Three highly talented actors, and an intricately fractured time frame characterise what is one of the best films to come out this year. It is profoundly harrowing, and intensely memorable, not least because the three converging storylines of the film merge past and present with a flair from director Alejandro Inarritu, that is unparalleled by any other film on release at the moment.
Sean Penn, enjoying what seems to be a peak in his career is in excellent form as Paul, a mathematician with a weak heart, who is given a second chance at living with a transplant. He conveys, throughout the film, a sense of immensely dark depression, as a man who cannot quite understand why he should still be alive. As two other storylines intersect with his own, the audience is also challenged as to what it means to live. The other two figures in this film are Jack (Benicio del Toro) and Cristina (Naomi Watts), respectively a born again Christian ex con, and a happily married woman with a history of cocaine abuse. These three diverse characters are bound together by a horrifying accident, but the audience is not for one second given the opportunity to think of this film in such simple terms as they watch it. Instead, the time frame shifts seemingly at random, the film actually starting long after the incident when Paul and Cristina have been drawn together.
The overall effect of this approach is highly demanding on anyone watching. If you are expecting a popcorn-munching blockbuster, this work is to be avoided. However, the initially confusing structure is rewarding if you pay attention to how the chaotically intertwined lives form together, and the intricate patterns that Inarritu’s direction creates. The film definitely revels in the details of the acting and plot – it wants its nuances examined closely, and forces you to do so by moving between different periods in its chronology so fluidly that you feel you have to watch every second, lest you miss something important. Crucially, the film provides enough substance, intelligence and superior acting to ensure that this intensive way of viewing never becomes tedious. Naomi Watts, of ‘Ring’ and ‘Mulholland Drive’, is exceptional in this respect, a woman who almost regresses to her drug steeped early years as her marriage is destroyed.
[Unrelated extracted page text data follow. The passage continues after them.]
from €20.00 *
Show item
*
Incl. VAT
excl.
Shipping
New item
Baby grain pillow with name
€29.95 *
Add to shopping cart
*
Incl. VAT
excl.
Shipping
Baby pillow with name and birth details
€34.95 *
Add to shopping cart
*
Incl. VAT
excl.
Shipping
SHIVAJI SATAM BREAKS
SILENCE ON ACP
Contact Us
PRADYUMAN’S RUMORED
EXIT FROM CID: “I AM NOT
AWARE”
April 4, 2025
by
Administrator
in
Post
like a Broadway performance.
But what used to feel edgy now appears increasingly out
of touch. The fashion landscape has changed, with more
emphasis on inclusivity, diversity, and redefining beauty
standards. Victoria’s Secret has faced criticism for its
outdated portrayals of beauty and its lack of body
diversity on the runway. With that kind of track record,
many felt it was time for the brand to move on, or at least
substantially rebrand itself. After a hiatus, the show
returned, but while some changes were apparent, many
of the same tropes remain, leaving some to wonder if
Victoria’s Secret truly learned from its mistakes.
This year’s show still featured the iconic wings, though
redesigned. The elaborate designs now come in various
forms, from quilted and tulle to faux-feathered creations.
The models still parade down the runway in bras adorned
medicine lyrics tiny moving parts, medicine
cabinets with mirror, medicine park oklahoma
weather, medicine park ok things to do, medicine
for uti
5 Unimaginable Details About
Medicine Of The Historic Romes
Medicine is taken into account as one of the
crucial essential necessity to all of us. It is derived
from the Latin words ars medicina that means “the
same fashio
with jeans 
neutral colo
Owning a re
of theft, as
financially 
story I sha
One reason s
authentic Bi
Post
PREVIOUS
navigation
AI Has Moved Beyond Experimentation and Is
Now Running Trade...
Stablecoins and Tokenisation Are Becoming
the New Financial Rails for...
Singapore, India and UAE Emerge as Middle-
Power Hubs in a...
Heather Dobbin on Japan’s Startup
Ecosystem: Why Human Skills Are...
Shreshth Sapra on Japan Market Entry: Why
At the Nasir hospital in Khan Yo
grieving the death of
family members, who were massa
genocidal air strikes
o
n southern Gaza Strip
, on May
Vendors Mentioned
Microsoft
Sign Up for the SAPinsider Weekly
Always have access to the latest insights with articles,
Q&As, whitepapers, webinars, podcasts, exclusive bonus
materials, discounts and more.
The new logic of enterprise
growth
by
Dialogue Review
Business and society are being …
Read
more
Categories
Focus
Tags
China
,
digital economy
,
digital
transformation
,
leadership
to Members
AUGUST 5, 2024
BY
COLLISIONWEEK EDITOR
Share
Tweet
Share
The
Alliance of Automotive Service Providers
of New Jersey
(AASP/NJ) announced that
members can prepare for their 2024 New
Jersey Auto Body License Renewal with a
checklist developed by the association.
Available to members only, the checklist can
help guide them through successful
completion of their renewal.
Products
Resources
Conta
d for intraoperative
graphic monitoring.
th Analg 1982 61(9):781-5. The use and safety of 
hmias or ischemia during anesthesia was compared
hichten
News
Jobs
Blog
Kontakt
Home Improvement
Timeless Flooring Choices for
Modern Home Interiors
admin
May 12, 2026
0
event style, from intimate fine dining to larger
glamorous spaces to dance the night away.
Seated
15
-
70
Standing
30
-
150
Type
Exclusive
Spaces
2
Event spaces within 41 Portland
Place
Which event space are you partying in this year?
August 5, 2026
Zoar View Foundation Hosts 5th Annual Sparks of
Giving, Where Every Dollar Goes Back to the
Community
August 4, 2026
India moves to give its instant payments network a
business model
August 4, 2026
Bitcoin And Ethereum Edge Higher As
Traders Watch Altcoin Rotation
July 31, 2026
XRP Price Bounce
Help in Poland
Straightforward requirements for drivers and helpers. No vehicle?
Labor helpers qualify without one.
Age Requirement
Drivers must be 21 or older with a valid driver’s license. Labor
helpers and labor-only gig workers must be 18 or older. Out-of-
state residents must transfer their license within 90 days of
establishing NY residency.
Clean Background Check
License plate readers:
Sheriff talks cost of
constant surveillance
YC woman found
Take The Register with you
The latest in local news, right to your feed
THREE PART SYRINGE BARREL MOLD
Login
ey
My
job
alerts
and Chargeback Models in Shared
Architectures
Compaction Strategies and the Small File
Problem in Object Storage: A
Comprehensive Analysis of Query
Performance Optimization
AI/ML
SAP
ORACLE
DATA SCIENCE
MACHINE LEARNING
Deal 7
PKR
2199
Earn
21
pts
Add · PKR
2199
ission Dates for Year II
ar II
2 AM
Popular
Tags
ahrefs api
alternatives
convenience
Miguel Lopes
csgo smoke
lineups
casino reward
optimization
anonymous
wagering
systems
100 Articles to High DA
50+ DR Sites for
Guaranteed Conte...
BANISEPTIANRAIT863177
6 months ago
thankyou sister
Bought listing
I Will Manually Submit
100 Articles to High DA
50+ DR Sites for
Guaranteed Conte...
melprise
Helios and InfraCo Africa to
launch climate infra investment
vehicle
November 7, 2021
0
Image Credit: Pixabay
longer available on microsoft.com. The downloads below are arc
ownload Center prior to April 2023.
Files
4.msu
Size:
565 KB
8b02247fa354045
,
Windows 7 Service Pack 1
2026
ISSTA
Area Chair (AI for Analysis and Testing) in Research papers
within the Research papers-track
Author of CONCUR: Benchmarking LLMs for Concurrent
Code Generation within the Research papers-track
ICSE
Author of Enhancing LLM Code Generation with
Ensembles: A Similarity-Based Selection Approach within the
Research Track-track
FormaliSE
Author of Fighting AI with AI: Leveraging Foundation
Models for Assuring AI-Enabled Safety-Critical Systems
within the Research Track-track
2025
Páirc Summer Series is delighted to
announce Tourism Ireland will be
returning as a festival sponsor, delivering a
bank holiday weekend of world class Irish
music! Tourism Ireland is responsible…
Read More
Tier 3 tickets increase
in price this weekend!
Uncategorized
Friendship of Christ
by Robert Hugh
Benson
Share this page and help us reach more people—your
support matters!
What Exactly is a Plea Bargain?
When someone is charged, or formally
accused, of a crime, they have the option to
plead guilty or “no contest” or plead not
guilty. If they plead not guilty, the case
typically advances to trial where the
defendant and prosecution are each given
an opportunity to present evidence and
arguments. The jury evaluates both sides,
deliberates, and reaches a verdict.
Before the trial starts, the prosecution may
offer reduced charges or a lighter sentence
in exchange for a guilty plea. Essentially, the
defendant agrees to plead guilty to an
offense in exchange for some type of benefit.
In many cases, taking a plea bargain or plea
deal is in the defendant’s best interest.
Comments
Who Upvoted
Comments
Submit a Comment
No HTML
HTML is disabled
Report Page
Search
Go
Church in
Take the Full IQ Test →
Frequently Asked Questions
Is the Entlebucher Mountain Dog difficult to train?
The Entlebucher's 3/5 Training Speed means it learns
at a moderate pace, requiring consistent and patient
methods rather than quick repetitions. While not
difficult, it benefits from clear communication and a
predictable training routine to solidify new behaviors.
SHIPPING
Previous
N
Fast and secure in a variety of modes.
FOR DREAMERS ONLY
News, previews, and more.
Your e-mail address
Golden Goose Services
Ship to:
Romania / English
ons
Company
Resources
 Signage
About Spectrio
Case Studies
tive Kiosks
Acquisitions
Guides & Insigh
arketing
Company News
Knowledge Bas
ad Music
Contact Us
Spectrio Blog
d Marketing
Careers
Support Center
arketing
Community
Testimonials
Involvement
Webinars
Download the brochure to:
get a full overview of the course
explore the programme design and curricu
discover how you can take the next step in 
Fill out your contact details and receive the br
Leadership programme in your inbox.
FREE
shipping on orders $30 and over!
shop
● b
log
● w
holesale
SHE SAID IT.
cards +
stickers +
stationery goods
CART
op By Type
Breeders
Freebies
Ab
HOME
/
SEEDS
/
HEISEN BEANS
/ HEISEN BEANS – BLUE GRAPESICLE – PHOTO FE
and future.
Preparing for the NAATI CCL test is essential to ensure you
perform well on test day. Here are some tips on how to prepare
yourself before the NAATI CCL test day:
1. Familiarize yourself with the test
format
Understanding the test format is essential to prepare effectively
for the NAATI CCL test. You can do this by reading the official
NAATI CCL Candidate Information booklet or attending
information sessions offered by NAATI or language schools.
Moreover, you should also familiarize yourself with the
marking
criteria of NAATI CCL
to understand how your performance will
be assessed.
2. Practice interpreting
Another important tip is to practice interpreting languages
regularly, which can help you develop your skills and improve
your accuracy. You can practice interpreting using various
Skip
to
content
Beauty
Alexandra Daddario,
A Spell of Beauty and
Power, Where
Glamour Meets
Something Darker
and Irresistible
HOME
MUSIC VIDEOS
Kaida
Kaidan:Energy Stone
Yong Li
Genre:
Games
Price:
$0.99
You could say that Inarritu was trying to grasp the feeling of the immediate impact of the accident, to achieve a sense that these three lives were irrevocably changed in a vast variety of ways in an instant. If this is his intention Inarritu has succeeded. You leave the cinema shaken and unsettled, cursing the times whenever you rubbernecked at an accident or indulged in a little schadenfreude, as Inarritu aims not to simply entertain but to utterly absorb you in this story of tragedy and hope, to really look hard at the dark implications of what happens on screen. As if to reflect the details which you have to endure, the title of ‘21 grams’ is supposed to suggest the mass lost by the body at the point of death- some believe it is the weight of the soul. You leave the cinema thinking that possibly this weight has been added to your own.